The first students in the border auditors course conducted by the Federal Motor Carrier Safety Administration (FMCSA) have graduated, according to FMCSA information. They will conduct inspections of Mexico-domiciled commercial vehicles that will operate in the United States when the cross-border truck and bus provisions are implemented this summer.
"President Bush and I are committed to extending the benefits of free trade throughout our hemisphere, while ensuring that all trucks and buses operate safely in the United States," says Transportation Secretary Norman Y Mineta. "Each of these auditors will help the United States to safely implement the truck and bus provisions of the North American Free Trade Agreement."
The graduates will join other FMCSA auditors in conducting safety audits and roadside inspections. They will be assigned responsibility for promoting and enforcing the federal motor carrier safety regulations (FMCSR) and hazardous material regulations.
The Transportation and Related Agencies Appropriations Act, 2002, signed into law by President Bush on December 18, 2001, established three categories of personnel to ensure the safe operation of commercial vehicles at the border: safety inspector, safety auditor, and safety investigator.
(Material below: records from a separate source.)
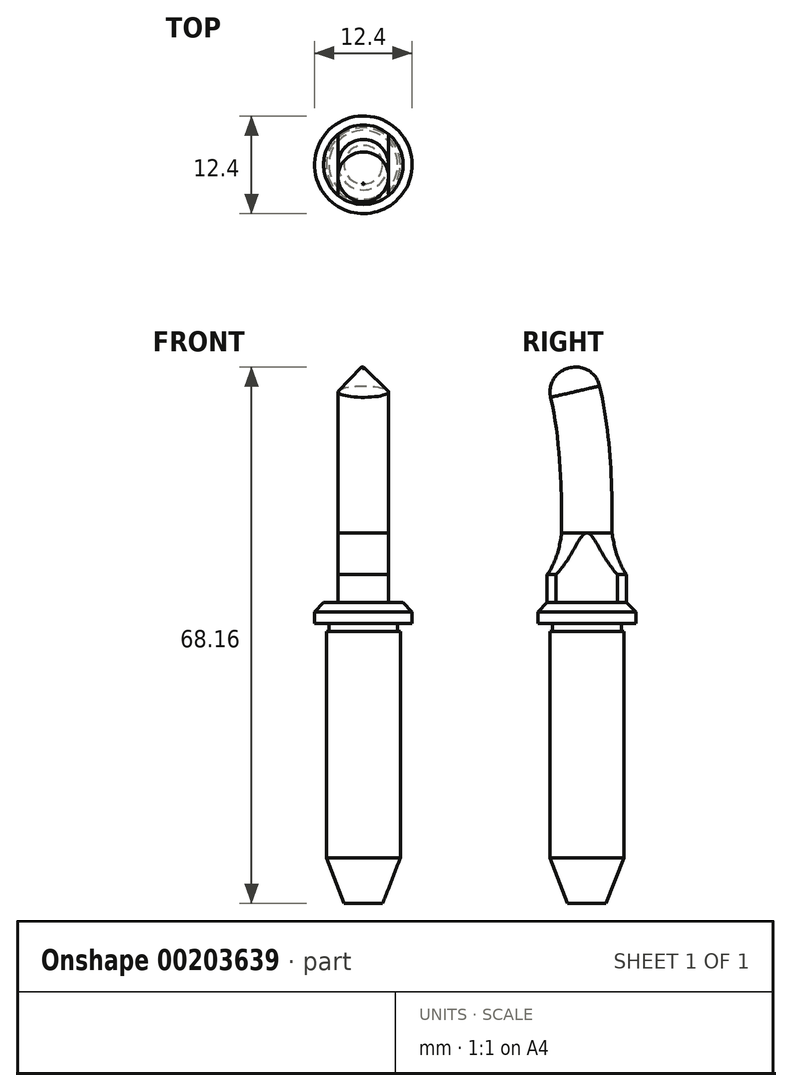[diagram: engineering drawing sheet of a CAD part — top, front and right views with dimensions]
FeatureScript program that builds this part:
annotation { "Feature Type Name" : "Feature", "Feature Type Description" : "" }
export const myFeature = defineFeature(function(context is Context, id is Id, definition is map)
    precondition{}
    {
        {
            var Q0;
            Q0=qCreatedBy(makeId("Front.planeOp"),FACE);
            var sketch = newSketch(context, id + "F0", { "sketchPlane" : qUnion([Q0])});
            skLineSegment(sketch, "E0", {"start": v(0, 0) * mm, "end": v(2.45, 0) * mm});
            skLineSegment(sketch, "E1", {"start": v(2.45, 0) * mm, "end": v(4.7, 5.78) * mm});
            skLineSegment(sketch, "E2", {"start": v(4.7, 5.78) * mm, "end": v(4.7, 34.58) * mm});
            skLineSegment(sketch, "E3", {"start": v(4.7, 34.58) * mm, "end": v(4.37, 34.58) * mm});
            skLineSegment(sketch, "E4", {"start": v(4.37, 34.58) * mm, "end": v(4.37, 35.58) * mm});
            skLineSegment(sketch, "E5", {"start": v(4.37, 35.58) * mm, "end": v(6.2, 35.58) * mm});
            skLineSegment(sketch, "E6", {"start": v(6.2, 35.58) * mm, "end": v(6.2, 37.08) * mm});
            skLineSegment(sketch, "E7", {"start": v(6.2, 37.08) * mm, "end": v(0, 37.08) * mm});
            skLineSegment(sketch, "E8", {"start": v(0, 37.08) * mm, "end": v(0, 0) * mm});
            skLineSegment(sketch, "E9", {"start": v(5.05, 37.08) * mm, "end": v(5.05, 41.78) * mm});
            skLineSegment(sketch, "E10", {"start": v(0, 37.08) * mm, "end": v(0, 47.08) * mm});
            skLineSegment(sketch, "E11", {"start": v(0, 47.08) * mm, "end": v(3.2, 47.08) * mm});
            skFitSpline(sketch, "E12", {"points": [v(3.2, 47.08) * mm, v(5.05, 41.78) * mm], "startDerivative": vector(0.9, -6.3) * mm, "endDerivative": vector(3.14, -4.43) * mm});
            skLineSegment(sketch, "E13", {"start": v(6.2, 37.08) * mm, "end": v(5.05, 38.23) * mm});
            skSolve(sketch);
        }
        {
            var Q0;
            {var subQ0=sQuery(id+"F0.wireOp",EDGE,"E10");Q0=makeQuery(id+"F0.imprint","IMPRINT",FACE,{"disambiguationData":[TD([[makeQuery(id+"F0.imprint","IMPRINT",EDGE,{"derivedFrom":subQ0}),-1.0]])]});}
            var Q1;
            {var subQ0=sQuery(id+"F0.wireOp",EDGE,"E13");Q1=makeQuery(id+"F0.imprint","IMPRINT",FACE,{"disambiguationData":[TD([[makeQuery(id+"F0.imprint","IMPRINT",EDGE,{"derivedFrom":subQ0}),1.0]])]});}
            var Q2;
            Q2=makeQuery(id+"F0.imprint","IMPRINT",FACE,{"disambiguationData":[TD([[makeQuery(id+"F0.imprint","IMPRINT",EDGE,{"derivedFrom":sQuery(id+"F0.wireOp",EDGE,"E0")}),1.0]])]});
            var Q3;
            Q3=sQuery(id+"F0.wireOp",EDGE,"E8");
            revolve(context, id + "F1", {"entities" : qUnion([Q0, Q1, Q2]), "axis" : qUnion([Q3]), "revolveType" : RevolveType.FULL});
        }
        {
            var Q0;
            Q0=qCreatedBy(makeId("Front.planeOp"),FACE);
            var sketch = newSketch(context, id + "F2", { "sketchPlane" : qUnion([Q0])});
            skLineSegment(sketch, "E14.0", {"start": v(-3.2, 47.08) * mm, "end": v(3.2, 47.08) * mm});
            skLineSegment(sketch, "E15.bottom", {"start": v(3.2, 47.08) * mm, "end": v(5.34, 47.08) * mm});
            skLineSegment(sketch, "E15.top", {"start": v(3.2, 38.23) * mm, "end": v(5.34, 38.23) * mm});
            skLineSegment(sketch, "E15.left", {"start": v(3.2, 47.08) * mm, "end": v(3.2, 38.23) * mm});
            skLineSegment(sketch, "E15.right", {"start": v(5.34, 47.08) * mm, "end": v(5.34, 38.23) * mm});
            skLineSegment(sketch, "E16.bottom", {"start": v(-3.2, 47.08) * mm, "end": v(-5.6, 47.08) * mm});
            skLineSegment(sketch, "E16.top", {"start": v(-3.2, 38.23) * mm, "end": v(-5.6, 38.23) * mm});
            skLineSegment(sketch, "E16.left", {"start": v(-3.2, 47.08) * mm, "end": v(-3.2, 38.23) * mm});
            skLineSegment(sketch, "E16.right", {"start": v(-5.6, 47.08) * mm, "end": v(-5.6, 38.23) * mm});
            skLineSegment(sketch, "E17.0", {"start": v(-5.05, 38.23) * mm, "end": v(5.05, 38.23) * mm});
            skSolve(sketch);
        }
        {
            var Q0;
            Q0=makeQuery(id+"F2.imprint","IMPRINT",FACE,{"disambiguationData":[TD([[makeQuery(id+"F2.imprint","IMPRINT",EDGE,{"derivedFrom":sQuery(id+"F2.wireOp",EDGE,"E16.bottom")}),1.0]])]});
            var Q1;
            Q1=makeQuery(id+"F2.imprint","IMPRINT",FACE,{"disambiguationData":[TD([[makeQuery(id+"F2.imprint","IMPRINT",EDGE,{"derivedFrom":sQuery(id+"F2.wireOp",EDGE,"E15.bottom")}),-1.0]])]});
            extrude(context, id + "F3", {"entities" : qUnion([Q0, Q1]), "operationType" : NewBodyOperationType.REMOVE, "oppositeDirection" : true, "depth" : 5 * mm, "hasSecondDirection" : true, "secondDirectionOppositeDirection" : false, "secondDirectionDepth" : 5 * mm});
        }
        {
            var Q0;
            Q0=qCreatedBy(makeId("Right.planeOp"),FACE);
            var sketch = newSketch(context, id + "F4", { "sketchPlane" : qUnion([Q0])});
            skFitSpline(sketch, "E18", {"points": [v(0, 47.08) * mm, v(-2.3, 68.03) * mm], "startDerivative": vector(0, 16.13) * mm, "endDerivative": vector(-6.9, 22.3) * mm});
            skSolve(sketch);
        }
        {
            var Q0;
            Q0=makeQuery(id+"F1.opRevolve","SWEPT_FACE",FACE,{"disambiguationData":[OSD([sQuery(id+"F0.wireOp",EDGE,"E11")])]});
            var Q1;
            Q1=sQuery(id+"F4.wireOp",EDGE,"E18");
            sweep(context, id + "F5", {"operationType" : NewBodyOperationType.ADD, "profiles" : qUnion([Q0]), "path" : qUnion([Q1])});
        }
        {
            var Q0;
            Q0=makeQuery(id+"F5.opSweep","CAP_EDGE",EDGE,{"disambiguationData":[OSD([sQuery(id+"F0.wireOp",EDGE,"E11"),sQuery(id+"F0.wireOp",EDGE,"E12"),sQuery(id+"F4.wireOp",VERTEX,"E18.end")])],"isStart":false});
            fillet(context, id + "F6", {"entities" : qUnion([Q0]), "radius" : 3.1 * mm, "tangentPropagation" : true, "allowEdgeOverflow" : false});
        }
    });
Each position performs distinct duties, although a safety investigator is qualified to perform all the tasks of each position.
Safety inspectors perform commercial motor vehicle (CMV) inspections to ensure compliance with FMCSR. Safety auditors conduct safety reviews of Mexico-domiciled carriers. They also are trained to perform vehicle inspections.
Safety reviews include verification of safety management programs such as hours-of-service compliance, vehicle inspection and maintenance, drug and alcohol testing programs, and financial responsibility. The review also includes verification of driver qualifications, vehicle inspections, and an interview with carrier officials to inspect safety management controls.
Safety investigators conduct compliance reviews on Mexico-domiciled carriers to ensure they operate safely, conducts safety audits, and vehicle inspections.
On March 14, 2002, the FMCSA took a key step toward opening the border by issuing a series of rules that will govern how Mexico-domiciled carriers can apply for operating authority and procedures to ensure the safety of Mexican commercial vehicles and drivers operating in the US.
FMCSA will continue to take the steps needed to open the border, including hiring inspectors, securing additional vehicle inspection space at the border, and working with US and Mexico-domiciled carriers to educate companies about complying with Federal safety standards once the border is opened, anticipated by mid-year, according to the FMCSA.